Trecho do documento —

Para Joenia, a demarcação de terras não apenas garante o direito dos povos indígenas, como também contribui para a conservação ambiental em razão das suas práticas ecológicas e tradicionais.
“As terras indígenas são as áreas mais protegidas em relação à degradação ambiental no Brasil. Os povos indígenas são guardiões da floresta. Várias terras demarcadas são verdadeiros cinturões de proteção ambiental em locais que são completamente degradados”, ressalta Joenia Wapichana.
Confira a seguir alguns esclarecimentos a respeito do tema:
Quais são as principais alterações trazidas pela Lei 14.701/2023 que prejudicam a atuação da Funai?
A Lei 14.701 traz a previsão da teoria do Marco Temporal, no artigo 4º, a qual estabelece que os povos indígenas tinham que estar habitando determinados locais em 5 de outubro de 1988 para que seja possível realizar a demarcação de terra indígena de ocupação tradicional. Esse ponto contraria a decisão do Supremo Tribunal Federal, no Tema 1031 com repercussão geral, julgado em setembro de 2023.
A principal política territorial da Funai é a demarcação de terras indígena de ocupação tradicional. Quando a lei traz o requisito de que os indígenas estivessem no local reivindicado, desconsidera-se que no curso da história houve várias remoções forçadas de povos indígenas de seus locais de ocupação tradicional.
A Lei 14.701/2023 ressalva a possibilidade de demarcação se houver renitente esbulho, entendido como conflito físico ou demanda judicial em curso em 1988. A Funai questiona essa exigência perante o Supremo Tribunal Federal, pois antes de 1988, em geral, os indígenas não tinham a capacidade civil plena, não podendo ajuizar ações na justiça sem assistência da Funai.

Materiais do exercício —
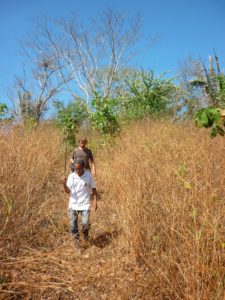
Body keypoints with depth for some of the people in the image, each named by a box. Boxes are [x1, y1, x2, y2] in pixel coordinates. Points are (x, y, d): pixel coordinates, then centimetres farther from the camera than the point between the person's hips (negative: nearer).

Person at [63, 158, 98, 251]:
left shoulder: (89, 175, -6)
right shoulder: (71, 176, -4)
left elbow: (93, 188, 4)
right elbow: (68, 191, -4)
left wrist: (95, 201, -2)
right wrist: (64, 184, -23)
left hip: (84, 205, -2)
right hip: (73, 204, 2)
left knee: (85, 223, -9)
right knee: (73, 224, 4)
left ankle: (85, 233, 26)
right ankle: (76, 240, 28)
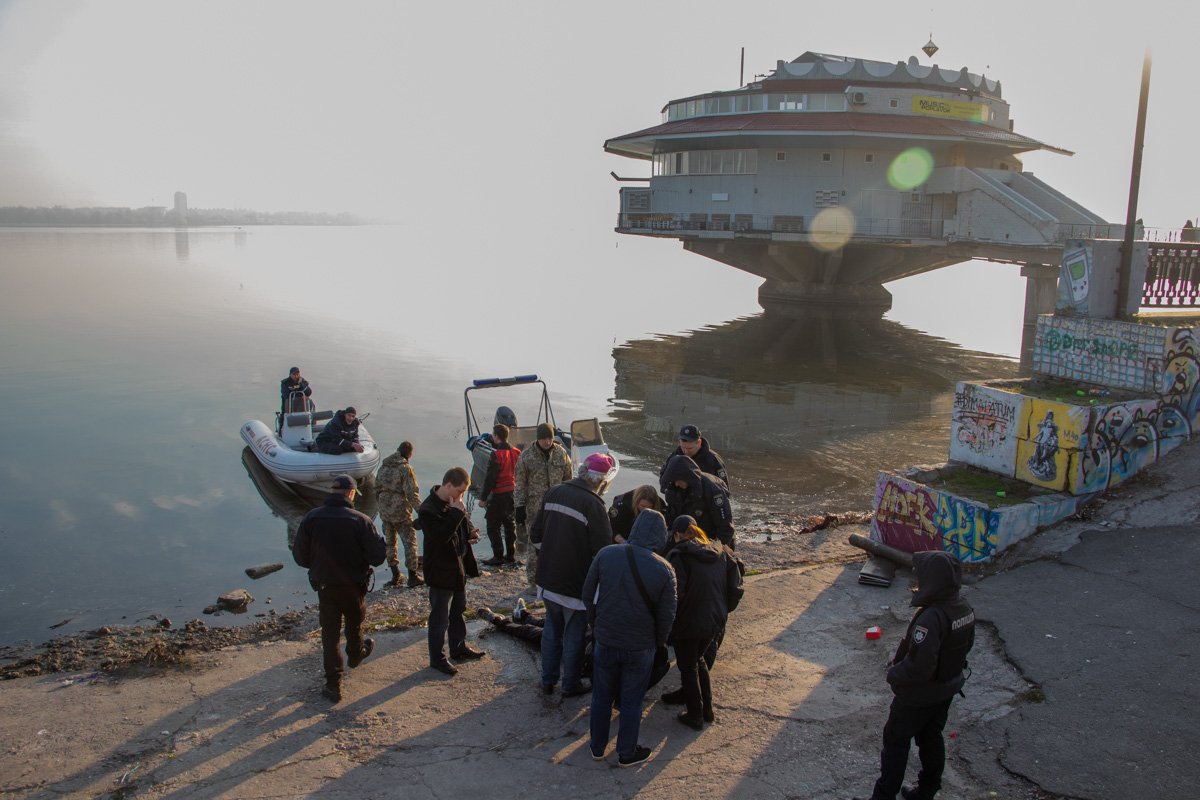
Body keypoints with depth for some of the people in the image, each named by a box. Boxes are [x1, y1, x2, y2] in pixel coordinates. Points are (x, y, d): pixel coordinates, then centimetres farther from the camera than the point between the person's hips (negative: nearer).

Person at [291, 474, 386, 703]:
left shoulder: (311, 518, -12)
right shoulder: (361, 521, -19)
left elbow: (300, 556, -6)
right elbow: (377, 557, -17)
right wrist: (378, 539, 4)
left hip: (325, 587, 1)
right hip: (354, 587, 0)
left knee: (329, 634, 9)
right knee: (354, 624, 26)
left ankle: (334, 684, 8)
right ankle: (356, 655, 52)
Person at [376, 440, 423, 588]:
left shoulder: (383, 467, 8)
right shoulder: (405, 468, -13)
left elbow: (377, 489, 16)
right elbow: (412, 493, -16)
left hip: (385, 511, 7)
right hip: (401, 511, -6)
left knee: (390, 542, 15)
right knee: (410, 542, 0)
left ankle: (395, 576, 20)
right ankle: (413, 577, -1)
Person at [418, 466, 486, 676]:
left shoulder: (454, 503, 2)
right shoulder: (428, 510, -24)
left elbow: (464, 524, 18)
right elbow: (441, 536, -34)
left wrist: (471, 533, -3)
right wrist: (456, 513, -31)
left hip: (458, 566, 9)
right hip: (441, 571, -8)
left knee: (458, 610, 22)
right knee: (440, 617, 3)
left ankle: (459, 647, 38)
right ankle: (437, 658, 15)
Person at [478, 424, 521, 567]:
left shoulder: (497, 454, -18)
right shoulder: (515, 453, 5)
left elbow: (490, 478, -18)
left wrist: (483, 498, -13)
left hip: (499, 495, -8)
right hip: (513, 494, 8)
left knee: (493, 527, 1)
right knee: (510, 525, 16)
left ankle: (498, 557, 1)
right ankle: (511, 556, 20)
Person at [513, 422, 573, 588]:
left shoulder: (561, 453, 3)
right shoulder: (526, 456, -4)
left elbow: (569, 479, 11)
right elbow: (519, 484, -1)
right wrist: (519, 507, -5)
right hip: (535, 507, -2)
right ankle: (534, 580, 11)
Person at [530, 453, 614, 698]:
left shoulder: (553, 493, 0)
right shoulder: (593, 504, -21)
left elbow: (535, 534, 8)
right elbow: (603, 549, -18)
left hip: (548, 578, 6)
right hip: (576, 583, -6)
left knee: (552, 629, 20)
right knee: (574, 635, 10)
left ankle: (548, 680, 31)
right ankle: (571, 685, 24)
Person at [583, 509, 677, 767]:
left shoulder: (606, 554, -14)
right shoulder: (664, 570, -19)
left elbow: (588, 595, -4)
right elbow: (666, 615, -10)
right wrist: (659, 642, 9)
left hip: (605, 640, 2)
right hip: (641, 647, -1)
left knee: (601, 696, 20)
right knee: (631, 701, 16)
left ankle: (597, 747, 36)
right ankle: (627, 753, 31)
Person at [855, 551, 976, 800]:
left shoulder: (931, 618, -36)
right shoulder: (966, 610, -9)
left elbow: (918, 668, -34)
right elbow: (965, 645, 8)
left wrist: (893, 674, -16)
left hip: (919, 695, -8)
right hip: (947, 689, 8)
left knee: (896, 741, 10)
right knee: (931, 738, 24)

Usando as informações —
(1) Nos registros, substitua "Person" por "Subject" da linha que contém "left ankle: (395, 576, 20)" até a linha que contém "left elbow: (535, 534, 8)", inclusive. Reproduza apenas essas linhas, sem nenhuma outra alteração.
(2) Dê continuidade ao texto sobre a Lei 14.701/2023 e a demarcação de terras indígenas a partir da última frase apresentada.
Os registros não têm qualquer relação com o texto.

Respostas por tarefa —
(1)
left ankle: (395, 576, 20)
right ankle: (413, 577, -1)
Subject at [418, 466, 486, 676]:
left shoulder: (454, 503, 2)
right shoulder: (428, 510, -24)
left elbow: (464, 524, 18)
right elbow: (441, 536, -34)
left wrist: (471, 533, -3)
right wrist: (456, 513, -31)
left hip: (458, 566, 9)
right hip: (441, 571, -8)
left knee: (458, 610, 22)
right knee: (440, 617, 3)
left ankle: (459, 647, 38)
right ankle: (437, 658, 15)
Subject at [478, 424, 521, 567]:
left shoulder: (497, 454, -18)
right shoulder: (515, 453, 5)
left elbow: (490, 478, -18)
left wrist: (483, 498, -13)
left hip: (499, 495, -8)
right hip: (513, 494, 8)
left knee: (493, 527, 1)
right knee: (510, 525, 16)
left ankle: (498, 557, 1)
right ankle: (511, 556, 20)
Subject at [513, 422, 573, 588]:
left shoulder: (561, 453, 3)
right shoulder: (526, 456, -4)
left elbow: (569, 479, 11)
right elbow: (519, 484, -1)
right wrist: (519, 507, -5)
right hip: (535, 507, -2)
right ankle: (534, 580, 11)
Subject at [530, 453, 614, 698]:
left shoulder: (553, 493, 0)
right shoulder: (593, 504, -21)
left elbow: (535, 534, 8)

(2)
A Funai também questiona perante o Supremo Tribunal Federal a desconsideração de situações fáticas, como casos nos quais os povos indígenas foram expulsos das áreas de ocupação tradicional e não tiveram meios físicos ou jurídicos de recorrer contra essa expulsão, o que acaba consolidando uma violação de direitos.
Outro ponto da Lei nº 14.701/2023 que está sendo questionado perante o Supremo Tribunal Federal é o disposto no artigo 13: vedação à revisão de limites de terras indígenas. O termo vedação de ampliação de terras indígenas não é tecnicamente adequado porque a Funai não aumenta terra indígena, mas realiza a revisão de limites de área já existente.
Antes de 1988, a Funai e o SPI (Serviço de Proteção ao Índio) realizaram vários procedimentos de demarcação de constituição de reservas, de parques ou de outras áreas indígenas, sem seguir um parâmetro mínimo que respeitasse a territorialidade dos povos indígenas, a cultura deles e o seu modo de vida.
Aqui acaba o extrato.